PROVIDED DATA:

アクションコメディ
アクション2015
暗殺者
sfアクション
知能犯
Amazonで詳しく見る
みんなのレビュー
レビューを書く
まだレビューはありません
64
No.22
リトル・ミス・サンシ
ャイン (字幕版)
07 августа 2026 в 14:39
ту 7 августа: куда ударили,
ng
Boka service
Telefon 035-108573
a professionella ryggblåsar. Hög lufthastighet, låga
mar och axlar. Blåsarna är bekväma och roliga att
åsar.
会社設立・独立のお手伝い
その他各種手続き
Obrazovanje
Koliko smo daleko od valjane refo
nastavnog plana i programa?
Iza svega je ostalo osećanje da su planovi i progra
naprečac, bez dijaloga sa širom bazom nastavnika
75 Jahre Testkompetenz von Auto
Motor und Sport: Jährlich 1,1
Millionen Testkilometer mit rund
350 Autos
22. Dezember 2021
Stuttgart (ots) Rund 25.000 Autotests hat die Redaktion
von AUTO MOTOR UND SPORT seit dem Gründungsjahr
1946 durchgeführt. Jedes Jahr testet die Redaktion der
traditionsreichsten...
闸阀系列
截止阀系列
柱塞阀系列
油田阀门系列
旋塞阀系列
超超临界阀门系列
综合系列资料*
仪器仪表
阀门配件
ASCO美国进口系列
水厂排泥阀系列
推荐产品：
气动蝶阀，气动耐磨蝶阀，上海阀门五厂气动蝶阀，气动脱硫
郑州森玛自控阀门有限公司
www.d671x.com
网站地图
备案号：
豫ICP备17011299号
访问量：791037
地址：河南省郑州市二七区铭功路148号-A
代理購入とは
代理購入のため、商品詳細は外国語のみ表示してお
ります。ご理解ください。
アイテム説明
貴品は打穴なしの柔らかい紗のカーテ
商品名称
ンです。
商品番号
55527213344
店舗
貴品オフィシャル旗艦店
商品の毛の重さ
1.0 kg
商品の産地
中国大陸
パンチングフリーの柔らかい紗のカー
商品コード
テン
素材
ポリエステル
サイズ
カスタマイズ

PROBLEM DETAILS:
Write out every line of the records above again, unchanged and in the same order.

ANSWER TO THIS PROBLEM:
アクションコメディ
アクション2015
暗殺者
sfアクション
知能犯
Amazonで詳しく見る
みんなのレビュー
レビューを書く
まだレビューはありません
64
No.22
リトル・ミス・サンシ
ャイン (字幕版)
07 августа 2026 в 14:39
ту 7 августа: куда ударили,
ng
Boka service
Telefon 035-108573
a professionella ryggblåsar. Hög lufthastighet, låga
mar och axlar. Blåsarna är bekväma och roliga att
åsar.
会社設立・独立のお手伝い
その他各種手続き
Obrazovanje
Koliko smo daleko od valjane refo
nastavnog plana i programa?
Iza svega je ostalo osećanje da su planovi i progra
naprečac, bez dijaloga sa širom bazom nastavnika
75 Jahre Testkompetenz von Auto
Motor und Sport: Jährlich 1,1
Millionen Testkilometer mit rund
350 Autos
22. Dezember 2021
Stuttgart (ots) Rund 25.000 Autotests hat die Redaktion
von AUTO MOTOR UND SPORT seit dem Gründungsjahr
1946 durchgeführt. Jedes Jahr testet die Redaktion der
traditionsreichsten...
闸阀系列
截止阀系列
柱塞阀系列
油田阀门系列
旋塞阀系列
超超临界阀门系列
综合系列资料*
仪器仪表
阀门配件
ASCO美国进口系列
水厂排泥阀系列
推荐产品：
气动蝶阀，气动耐磨蝶阀，上海阀门五厂气动蝶阀，气动脱硫
郑州森玛自控阀门有限公司
www.d671x.com
网站地图
备案号：
豫ICP备17011299号
访问量：791037
地址：河南省郑州市二七区铭功路148号-A
代理購入とは
代理購入のため、商品詳細は外国語のみ表示してお
ります。ご理解ください。
アイテム説明
貴品は打穴なしの柔らかい紗のカーテ
商品名称
ンです。
商品番号
55527213344
店舗
貴品オフィシャル旗艦店
商品の毛の重さ
1.0 kg
商品の産地
中国大陸
パンチングフリーの柔らかい紗のカー
商品コード
テン
素材
ポリエステル
サイズ
カスタマイズ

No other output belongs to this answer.